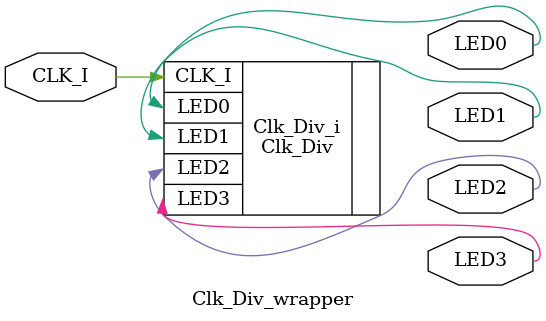
<source format=v>
`timescale 1 ps / 1 ps

module Clk_Div_wrapper
   (CLK_I,
    LED0,
    LED1,
    LED2,
    LED3);
  input CLK_I;
  output LED0;
  output LED1;
  output LED2;
  output LED3;

  wire CLK_I;
  wire LED0;
  wire LED1;
  wire LED2;
  wire LED3;

  Clk_Div Clk_Div_i
       (.CLK_I(CLK_I),
        .LED0(LED0),
        .LED1(LED1),
        .LED2(LED2),
        .LED3(LED3));
endmodule

</source>
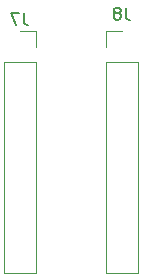
<source format=gbo>
%TF.GenerationSoftware,KiCad,Pcbnew,(5.1.8-0-10_14)*%
%TF.CreationDate,2021-07-08T18:47:32+01:00*%
%TF.ProjectId,serge-r6-gate-ringmod,73657267-652d-4723-962d-676174652d72,rev?*%
%TF.SameCoordinates,Original*%
%TF.FileFunction,Legend,Bot*%
%TF.FilePolarity,Positive*%
%FSLAX46Y46*%
G04 Gerber Fmt 4.6, Leading zero omitted, Abs format (unit mm)*
G04 Created by KiCad (PCBNEW (5.1.8-0-10_14)) date 2021-07-08 18:47:32*
%MOMM*%
%LPD*%
G01*
G04 APERTURE LIST*
%ADD10C,0.120000*%
%ADD11C,0.150000*%
G04 APERTURE END LIST*
D10*
%TO.C,J8*%
X117475000Y-79950000D02*
X116145000Y-79950000D01*
X116145000Y-79950000D02*
X116145000Y-81280000D01*
X116145000Y-82550000D02*
X116145000Y-100390000D01*
X118805000Y-100390000D02*
X116145000Y-100390000D01*
X118805000Y-82550000D02*
X118805000Y-100390000D01*
X118805000Y-82550000D02*
X116145000Y-82550000D01*
%TO.C,J7*%
X110169000Y-79950000D02*
X108839000Y-79950000D01*
X110169000Y-81280000D02*
X110169000Y-79950000D01*
X110169000Y-82550000D02*
X107509000Y-82550000D01*
X107509000Y-82550000D02*
X107509000Y-100390000D01*
X110169000Y-82550000D02*
X110169000Y-100390000D01*
X110169000Y-100390000D02*
X107509000Y-100390000D01*
%TO.C,J8*%
D11*
X117808333Y-77962380D02*
X117808333Y-78676666D01*
X117855952Y-78819523D01*
X117951190Y-78914761D01*
X118094047Y-78962380D01*
X118189285Y-78962380D01*
X117189285Y-78390952D02*
X117284523Y-78343333D01*
X117332142Y-78295714D01*
X117379761Y-78200476D01*
X117379761Y-78152857D01*
X117332142Y-78057619D01*
X117284523Y-78010000D01*
X117189285Y-77962380D01*
X116998809Y-77962380D01*
X116903571Y-78010000D01*
X116855952Y-78057619D01*
X116808333Y-78152857D01*
X116808333Y-78200476D01*
X116855952Y-78295714D01*
X116903571Y-78343333D01*
X116998809Y-78390952D01*
X117189285Y-78390952D01*
X117284523Y-78438571D01*
X117332142Y-78486190D01*
X117379761Y-78581428D01*
X117379761Y-78771904D01*
X117332142Y-78867142D01*
X117284523Y-78914761D01*
X117189285Y-78962380D01*
X116998809Y-78962380D01*
X116903571Y-78914761D01*
X116855952Y-78867142D01*
X116808333Y-78771904D01*
X116808333Y-78581428D01*
X116855952Y-78486190D01*
X116903571Y-78438571D01*
X116998809Y-78390952D01*
%TO.C,J7*%
X109172333Y-78402380D02*
X109172333Y-79116666D01*
X109219952Y-79259523D01*
X109315190Y-79354761D01*
X109458047Y-79402380D01*
X109553285Y-79402380D01*
X108791380Y-78402380D02*
X108124714Y-78402380D01*
X108553285Y-79402380D01*
%TD*%
M02*

</source>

☆ ☆ ☆

Copy the records above exactly, beginning at the line that contains "X110169000Y-79950000D02*" and stopping after the line that contains "X118094047Y-78962380D01*".

■ **Completed exercise**
X110169000Y-79950000D02*
X108839000Y-79950000D01*
X110169000Y-81280000D02*
X110169000Y-79950000D01*
X110169000Y-82550000D02*
X107509000Y-82550000D01*
X107509000Y-82550000D02*
X107509000Y-100390000D01*
X110169000Y-82550000D02*
X110169000Y-100390000D01*
X110169000Y-100390000D02*
X107509000Y-100390000D01*
%TO.C,J8*%
D11*
X117808333Y-77962380D02*
X117808333Y-78676666D01*
X117855952Y-78819523D01*
X117951190Y-78914761D01*
X118094047Y-78962380D01*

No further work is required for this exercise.